MATERIAL PROVIDED
━━━━━━━━━━

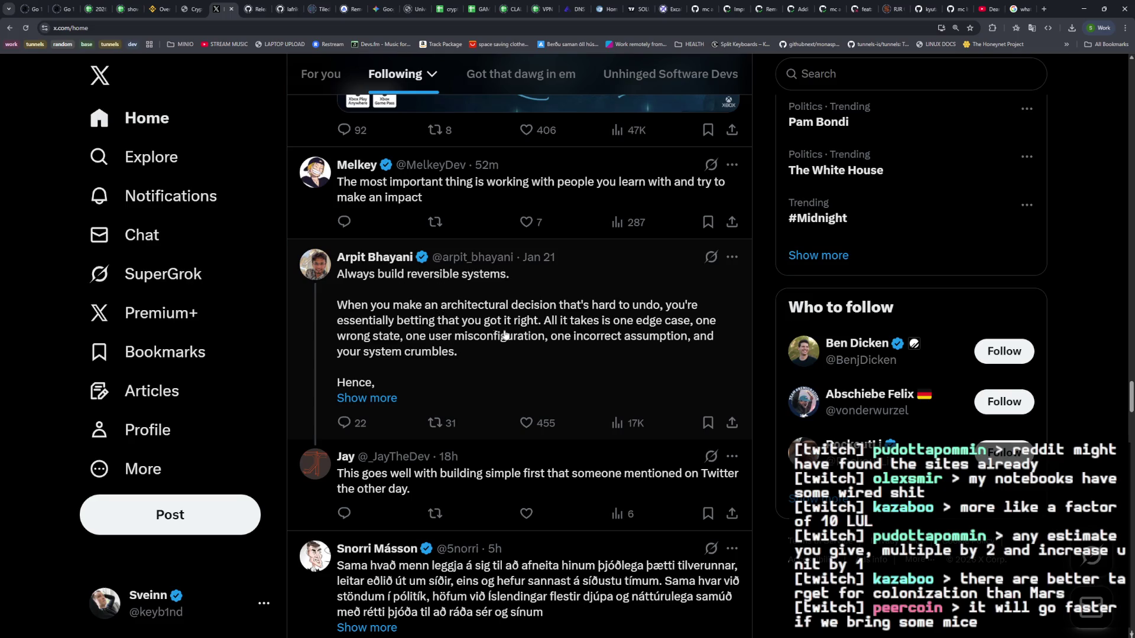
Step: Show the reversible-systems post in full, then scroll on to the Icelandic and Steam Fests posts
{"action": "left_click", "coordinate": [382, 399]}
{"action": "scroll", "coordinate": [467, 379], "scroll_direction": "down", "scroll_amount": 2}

━━━━━━━━━━

TASK PROMPT
The full text of the data above, exact and without pictures, is what to return.

EXERCISE SOLUTION
Step: Show the reversible-systems post in full, then scroll on to the Icelandic and Steam Fests posts
{"action": "left_click", "coordinate": [382, 399]}
{"action": "scroll", "coordinate": [467, 379], "scroll_direction": "down", "scroll_amount": 2}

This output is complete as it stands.